For thirty-four years, Dr. Richard “Dick” Lauritzen was a fixture of the Great Falls Clinic, navigating the high- stakes precision of general surgery. But when he retired in 1998, the man who once mastered the “canvas of skin” faced a new challenge: the quiet. As age sidelined his outdoor passions of fly fishing and skiing, he turned to a dormant gift for art, trading his scalpel for a palette knife.
This artistic “second act” wasn’t a solo journey. At the heart of his transformation was his wife, Lorena. A “personable and reliable” anchor, she supported Dick as he transitioned from pastels to oils, eventually seeing his work accepted into the prestigious C.M. Russell Museum Art Auction in 2008. While Dick’s “surgical genes,” inherited from a watercolorist aunt and commercial artist uncle, provided the talent, Lorena provided the spirit. “I loved her very much,” Dick reflects, acknowledging that their relationship was the steady pulse behind his decades of service and his late-life success.

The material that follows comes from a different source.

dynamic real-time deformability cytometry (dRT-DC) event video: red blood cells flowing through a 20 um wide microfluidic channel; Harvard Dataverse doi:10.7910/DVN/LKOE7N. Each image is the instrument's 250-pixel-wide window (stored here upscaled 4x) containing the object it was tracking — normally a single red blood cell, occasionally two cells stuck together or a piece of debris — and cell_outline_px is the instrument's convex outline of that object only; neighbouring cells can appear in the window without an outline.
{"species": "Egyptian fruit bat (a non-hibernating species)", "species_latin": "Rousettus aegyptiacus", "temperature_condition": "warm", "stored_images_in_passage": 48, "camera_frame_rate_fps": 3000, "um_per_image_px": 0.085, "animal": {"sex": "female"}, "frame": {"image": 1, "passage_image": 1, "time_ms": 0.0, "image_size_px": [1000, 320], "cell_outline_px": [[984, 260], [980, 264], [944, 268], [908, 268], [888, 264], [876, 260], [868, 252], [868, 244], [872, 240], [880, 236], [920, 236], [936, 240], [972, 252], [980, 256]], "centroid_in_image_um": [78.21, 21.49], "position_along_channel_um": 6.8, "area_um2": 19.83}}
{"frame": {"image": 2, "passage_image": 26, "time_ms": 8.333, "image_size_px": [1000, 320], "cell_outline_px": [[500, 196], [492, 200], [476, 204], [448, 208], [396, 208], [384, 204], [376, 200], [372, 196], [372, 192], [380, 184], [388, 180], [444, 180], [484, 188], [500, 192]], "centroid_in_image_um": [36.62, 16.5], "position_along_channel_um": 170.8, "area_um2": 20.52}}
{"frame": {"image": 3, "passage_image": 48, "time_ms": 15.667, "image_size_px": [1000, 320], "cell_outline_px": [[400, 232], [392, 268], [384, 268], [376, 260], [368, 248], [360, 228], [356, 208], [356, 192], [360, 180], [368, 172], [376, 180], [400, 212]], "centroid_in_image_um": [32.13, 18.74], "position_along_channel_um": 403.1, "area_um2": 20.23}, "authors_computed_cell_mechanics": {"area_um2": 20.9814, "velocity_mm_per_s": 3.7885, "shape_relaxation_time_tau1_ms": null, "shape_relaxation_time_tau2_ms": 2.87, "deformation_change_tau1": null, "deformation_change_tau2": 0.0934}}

Today, though physical endurance limits his commissions, Lauritzen continues to paint, driven by the memory of his lifelong love and a refusal to let his gift wither. His landscapes are more than mere oil on board; they are a tribute to a life shared in Montana and the resilient belief that creativity is the “one thing left” that keeps the soul vibrant.
A previous resident of The Iris Senior Living, Dr. Lauritzen does still love it and visits as often as he can.